Supplementary 2. Supplementary Figure 2: ANS quenching curves of PPARß/δ submitted to GW0742 (left) or extract 02 (right) titration. 10 μM of hPPARß/δ LBD and 10 μM of ANS were used. The found Kds (6.3 ± 1.3 μM fo GW0742 and 113.9 ± 75 μg/mL for extract 2) are probably overestimated, due to the fact that there are more than one possible ANS binding site in hPPARß/δ LBD, which are not necessary located into the LBP, but it is still possible to observe that both GW0742 and extract 02 dislocated ANS from PPARß/δ LBP. Data are the mean ± SD independent replicates).

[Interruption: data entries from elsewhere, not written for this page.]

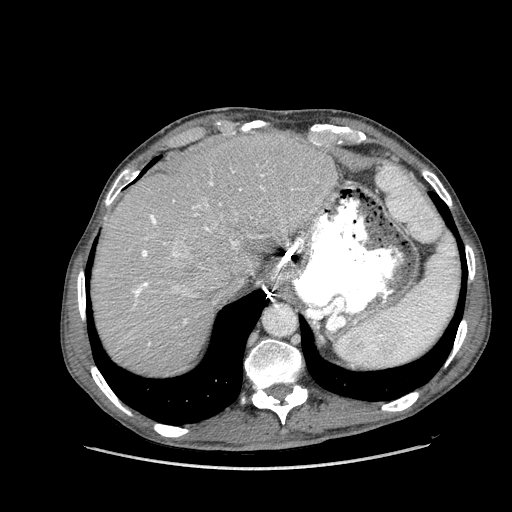
Contrast-enhanced abdominal CT (liver protocol), one axial slice. Position 117 of 162 along the scan axis. Soft-tissue window (W 400 / L 40 HU). 512 × 512 image matrix, field of view 400 × 400 mm. From the clinical record (not read from this slice): diagnosis: hepatocellular carcinoma (patient treated with transarterial chemoembolisation; whether this scan precedes or follows treatment is not stated here); TNM stage (as recorded): Stage-IIIA; Child-Pugh class: A.
Annotated regions visible in this slice (semi-automatically segmented with operator editing):
- abdominal aorta: bounding box (x1, y1, x2, y2) in pixels: (264, 304, 295, 335)
- liver parenchyma outside the tumour (the mass and vessels are separate outlines, so this box may not span the whole liver): (92, 132, 338, 374)
- mass: (169, 238, 208, 269)
- portal vein: (133, 171, 264, 345)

Supplementary 3. Supplementary Figure 3: ANS fluorescence quenching assay for PPARδ commercial agonist and hit candidate. 2 μM hPPARß/δ LBD and 20 μM ANS were incubated for 1 hour at 4°C. After, compounds or extracts were added to the mixture at 0.3 μM, 0.5 μM, 1 μM, 3 μM, 5 μM, 10 μM, 30 μM, and 50 μM (commercial compounds), or at 0.005 mg/mL, 0.01 mg/mL, 0.03 mg/mL, 0.05 mg/mL, 0.1 mg/mL, 0.3 mg/mL, 0.5 mg/mL, and 1 mg/mL (extracts). DMSO was used as vehicle (negative control). The assay was read on the EnSpire Multimode Plate Reader (Perkin Elmer) with 380 nm excitation and emission scanning between 400 and 600 nm, at 25°C. The fluorescence emission intensities were plotted for each compound/extract concentration in all emission wavelengths (400–600 nm). GW0742, GW501516, L-165,041, and the hit candidate extract 2 showed quenching in the ANS fluorescence. Bezafibrate had the same pattern as the vehicle (DMSO) and did not show a fluorescence quenching, meaning that the compound could not dislocate the ANS from PPARß/δ binding pocket.